Improving the safety of civilians has always been vital to humanitarian response, but given the increase in complex humanitarian emergencies involving conflict, displacement as well as environmental crises, it has become more important than ever. Whilst local responders are often the first to respond to crises and often have access to locations where civilians are most at risk, there is insufficient support for local and national organisations to integrate protection principles and activities into their responses. The goal of the Protection in Practice project is to strengthen national protection capacity and contribute to transformative change in the humanitarian sector, skewing existing power dynamics. The approach of this project is rooted in shared learning and collaboration amongst consortium members and partners, strengthening protection capacity whilst responding to crises simultaneously through co-implementation and mentoring, as well as providing financial and training support.

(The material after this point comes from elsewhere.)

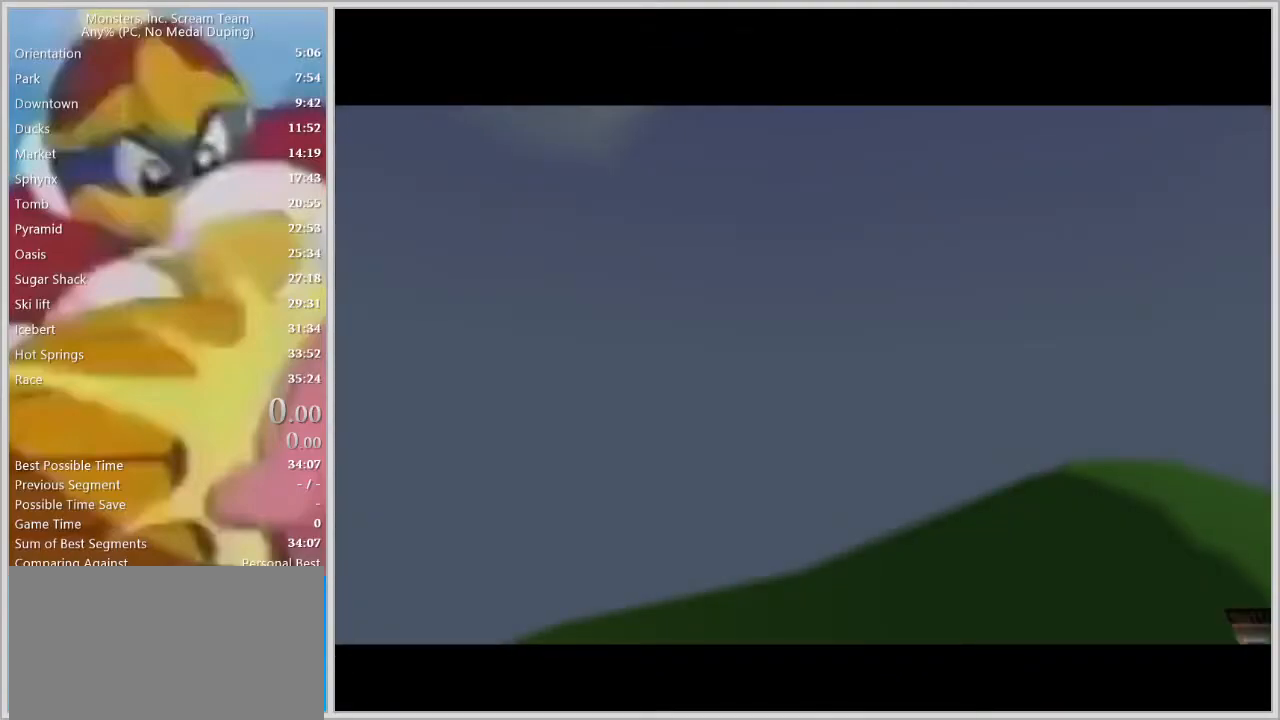
{"keys": ["num7"], "events": [[17, "return", "up"], [100, "return", "down"], [150, "return", "up"], [200, "return", "down"], [250, "return", "up"], [333, "return", "down"], [383, "return", "up"]]}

1 To increase the knowledge and understanding of targeted national humanitarian organisations in order to mainstream protection during crisis response. This goal will be led by the International Rescue Committee and World Vision, and will involve trainings, participatory assessments, ‘remedial’ action plans for rapid response, “champions” to monitor protection activities, and engagement in coordination mechanisms.
2 To build the capacity of five national NGO/CBOs to become protection specialists that will actively participate in response coordination mechanisms. This goal will be implemented by Oxfam GB, and will involve training, mentoring and pilot projects with national organisations, which will provide organisational and individual work experience in protection projects during the first phase of a humanitarian response.
3 To increase knowledge and understanding at the global and national level on capacity-building for national humanitarian organisations. This strand will be implemented by all consortium members and local partners, and will involve engagements with other START projects on capacity-building as well as advocating for the Global Protection Cluster to incorporate positive messaging around engagement of national partners.